[Saved data entries]
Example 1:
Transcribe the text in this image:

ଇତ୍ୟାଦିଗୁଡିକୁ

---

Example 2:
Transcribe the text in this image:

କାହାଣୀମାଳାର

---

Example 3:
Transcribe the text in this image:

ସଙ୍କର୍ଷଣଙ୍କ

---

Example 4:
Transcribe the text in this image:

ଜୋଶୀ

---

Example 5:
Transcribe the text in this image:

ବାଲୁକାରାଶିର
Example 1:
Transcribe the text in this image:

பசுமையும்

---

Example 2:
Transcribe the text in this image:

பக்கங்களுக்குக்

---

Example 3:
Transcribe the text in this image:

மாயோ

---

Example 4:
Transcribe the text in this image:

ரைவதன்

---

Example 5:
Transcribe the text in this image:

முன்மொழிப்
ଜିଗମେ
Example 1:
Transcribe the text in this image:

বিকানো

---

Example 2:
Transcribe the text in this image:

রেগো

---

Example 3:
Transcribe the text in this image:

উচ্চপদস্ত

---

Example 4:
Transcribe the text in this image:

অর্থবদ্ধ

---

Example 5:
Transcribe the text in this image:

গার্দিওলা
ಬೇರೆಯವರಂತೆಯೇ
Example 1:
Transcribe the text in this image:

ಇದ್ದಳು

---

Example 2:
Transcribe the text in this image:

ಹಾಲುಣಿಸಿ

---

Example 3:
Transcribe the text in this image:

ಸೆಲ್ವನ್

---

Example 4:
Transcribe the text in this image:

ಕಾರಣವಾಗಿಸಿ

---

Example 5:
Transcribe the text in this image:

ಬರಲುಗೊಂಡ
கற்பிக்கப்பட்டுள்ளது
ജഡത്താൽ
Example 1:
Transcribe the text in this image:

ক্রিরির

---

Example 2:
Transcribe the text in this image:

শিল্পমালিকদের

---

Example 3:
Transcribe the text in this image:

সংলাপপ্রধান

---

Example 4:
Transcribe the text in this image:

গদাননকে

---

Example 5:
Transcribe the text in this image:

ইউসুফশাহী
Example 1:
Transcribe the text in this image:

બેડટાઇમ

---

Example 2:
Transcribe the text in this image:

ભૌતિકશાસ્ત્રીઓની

* _Work instructions_:
Extract the entries above verbatim.

* _Expected output_:
Example 1:
Transcribe the text in this image:

ଇତ୍ୟାଦିଗୁଡିକୁ

---

Example 2:
Transcribe the text in this image:

କାହାଣୀମାଳାର

---

Example 3:
Transcribe the text in this image:

ସଙ୍କର୍ଷଣଙ୍କ

---

Example 4:
Transcribe the text in this image:

ଜୋଶୀ

---

Example 5:
Transcribe the text in this image:

ବାଲୁକାରାଶିର
Example 1:
Transcribe the text in this image:

பசுமையும்

---

Example 2:
Transcribe the text in this image:

பக்கங்களுக்குக்

---

Example 3:
Transcribe the text in this image:

மாயோ

---

Example 4:
Transcribe the text in this image:

ரைவதன்

---

Example 5:
Transcribe the text in this image:

முன்மொழிப்
ଜିଗମେ
Example 1:
Transcribe the text in this image:

বিকানো

---

Example 2:
Transcribe the text in this image:

রেগো

---

Example 3:
Transcribe the text in this image:

উচ্চপদস্ত

---

Example 4:
Transcribe the text in this image:

অর্থবদ্ধ

---

Example 5:
Transcribe the text in this image:

গার্দিওলা
ಬೇರೆಯವರಂತೆಯೇ
Example 1:
Transcribe the text in this image:

ಇದ್ದಳು

---

Example 2:
Transcribe the text in this image:

ಹಾಲುಣಿಸಿ

---

Example 3:
Transcribe the text in this image:

ಸೆಲ್ವನ್

---

Example 4:
Transcribe the text in this image:

ಕಾರಣವಾಗಿಸಿ

---

Example 5:
Transcribe the text in this image:

ಬರಲುಗೊಂಡ
கற்பிக்கப்பட்டுள்ளது
ജഡത്താൽ
Example 1:
Transcribe the text in this image:

ক্রিরির

---

Example 2:
Transcribe the text in this image:

শিল্পমালিকদের

---

Example 3:
Transcribe the text in this image:

সংলাপপ্রধান

---

Example 4:
Transcribe the text in this image:

গদাননকে

---

Example 5:
Transcribe the text in this image:

ইউসুফশাহী
Example 1:
Transcribe the text in this image:

બેડટાઇમ

---

Example 2:
Transcribe the text in this image:

ભૌતિકશાસ્ત્રીઓની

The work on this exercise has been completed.